Need Confimation on Answer Process for Wheelbarrow Physics Question

[ruzoo]

The questions is:
A wheelbarrow is used to carry a load of 100Kg. The load's centre of mass lies 1/3 of the way between the axis and the point where the handles are held (the distance between the axis and the handles is 1.5m), how much effort will be required to lift the load and hold it at an angle of 30 degrees from the ground?
This is what I did :
Used the equation of static equilibrium, where E = sigma, sum of
ETk = 0
ETk = (Fm sin 30)(df) - (wt)(dwt)
0 = (Fm sin30)(0.5m) - (980 N)(1.5m)
0 = Fmsin30 - 1470Nm
Fm = 5880 N
Is the method I took correct? Just looking for some insight...
Thanks

 

[Andrew Mason]

The questions is:
A wheelbarrow is used to carry a load of 100Kg. The load's centre of mass lies 1/3 of the way between the axis and the point where the handles are held (the distance between the axis and the handles is 1.5m), how much effort will be required to lift the load and hold it at an angle of 30 degrees from the ground?
This is what I did :
Used the equation of static equilibrium, where E = sigma, sum of
ETk = 0
ETk = (Fm sin 30)(df) - (wt)(dwt)
0 = (Fm sin30)(0.5m) - (980 N)(1.5m)
0 = Fmsin30 - 1470Nm
Fm = 5880 N
Is the method I took correct?

No.
The equation for static equilibrium is:

\tau = 0

There are two torques acting here, and they are equal and opposite:

M_{load}\vec g \times \vec{d_{load}} = \vec F_{hand}\times \vec{d_{hand}}

where M_{load} = 100 kg.; d_{load} = .5 m and d_{hand} = 1.5 m

So:
M_{load}gd_{load}sin(60)/d_{hand} = F_{hand}

F_{hand} = 100 * 9.80 * .5 *.87 /1.5 = 284 N.

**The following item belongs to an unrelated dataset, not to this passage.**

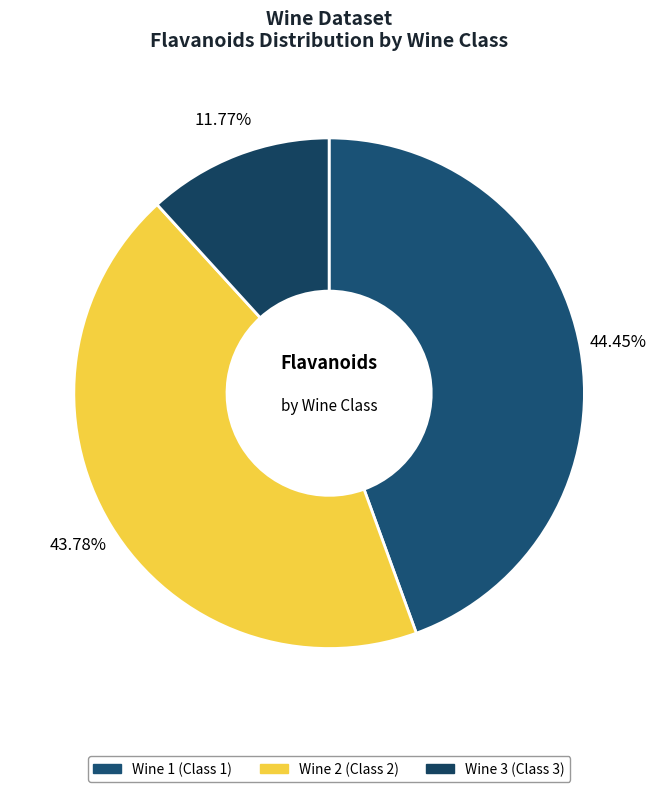

Is there any slice that represents more than half of the pie?

No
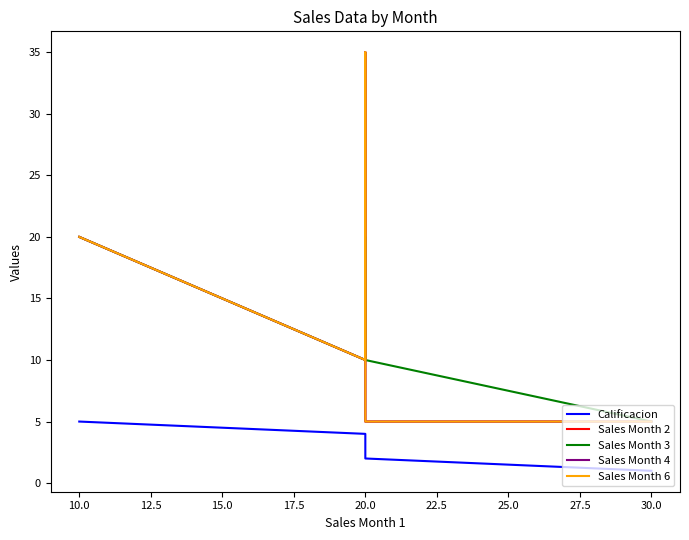

What are all the series names shown in the legend?

Calificacion, Sales Month 2, Sales Month 3, Sales Month 4, Sales Month 6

This assumes that the force on the handles is always applied at right angles to the handles.

AM

 

[ruzoo]

I understand, sort of...where does the sin 60 come in? Where are you getting "60" from?

 

[Andrew Mason]

I understand, sort of...where does the sin 60 come in? Where are you getting "60" from?

It is the cross-product:

M_{load}\vec g \times \vec d_{load} = M_{load}gd\sin(\theta)

where \theta is the angle of the force from the perpendicular to the line between the fulcrum and the point of application of the force. That angle is 60 degrees if the wheelbarrow is lifted 30 degrees from the horizontal.

AM